- Instructions to follow: Up to and including the final line, retype each line of the records below, starting with the one that contains "mogu biti i".
── Task material ──
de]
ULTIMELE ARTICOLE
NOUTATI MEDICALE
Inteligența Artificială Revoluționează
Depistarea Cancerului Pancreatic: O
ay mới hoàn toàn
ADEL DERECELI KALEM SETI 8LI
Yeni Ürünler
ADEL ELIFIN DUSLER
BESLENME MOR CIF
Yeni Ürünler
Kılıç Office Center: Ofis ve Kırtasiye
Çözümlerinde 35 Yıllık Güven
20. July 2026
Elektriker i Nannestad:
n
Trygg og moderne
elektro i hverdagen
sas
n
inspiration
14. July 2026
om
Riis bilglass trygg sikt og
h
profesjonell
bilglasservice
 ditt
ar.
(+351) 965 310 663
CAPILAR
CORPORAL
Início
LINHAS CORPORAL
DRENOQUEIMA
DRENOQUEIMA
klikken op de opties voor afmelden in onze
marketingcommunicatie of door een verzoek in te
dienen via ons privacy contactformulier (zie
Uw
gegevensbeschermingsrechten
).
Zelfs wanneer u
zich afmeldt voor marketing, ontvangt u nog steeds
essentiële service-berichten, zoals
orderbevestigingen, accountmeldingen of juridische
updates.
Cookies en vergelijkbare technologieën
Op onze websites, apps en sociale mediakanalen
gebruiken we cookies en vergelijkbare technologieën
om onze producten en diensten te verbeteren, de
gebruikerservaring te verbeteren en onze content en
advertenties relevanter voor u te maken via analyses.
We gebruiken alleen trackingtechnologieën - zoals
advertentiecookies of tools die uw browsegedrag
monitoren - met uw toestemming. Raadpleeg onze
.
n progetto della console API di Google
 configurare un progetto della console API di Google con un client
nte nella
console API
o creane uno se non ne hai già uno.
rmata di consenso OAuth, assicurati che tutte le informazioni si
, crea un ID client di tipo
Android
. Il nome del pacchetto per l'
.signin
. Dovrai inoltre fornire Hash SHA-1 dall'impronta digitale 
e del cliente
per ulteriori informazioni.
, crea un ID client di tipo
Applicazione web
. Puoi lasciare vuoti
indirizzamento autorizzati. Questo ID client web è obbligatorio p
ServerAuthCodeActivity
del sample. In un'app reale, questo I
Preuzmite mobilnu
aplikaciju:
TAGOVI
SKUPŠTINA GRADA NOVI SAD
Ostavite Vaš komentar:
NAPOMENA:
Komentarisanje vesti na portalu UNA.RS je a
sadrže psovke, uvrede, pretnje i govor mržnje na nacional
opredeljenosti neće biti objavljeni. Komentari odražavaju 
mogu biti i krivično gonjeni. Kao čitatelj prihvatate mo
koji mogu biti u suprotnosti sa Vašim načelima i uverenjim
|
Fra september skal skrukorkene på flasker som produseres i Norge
───
- Result for this task:
mogu biti i krivično gonjeni. Kao čitatelj prihvatate mo
koji mogu biti u suprotnosti sa Vašim načelima i uverenjim
|
Fra september skal skrukorkene på flasker som produseres i Norge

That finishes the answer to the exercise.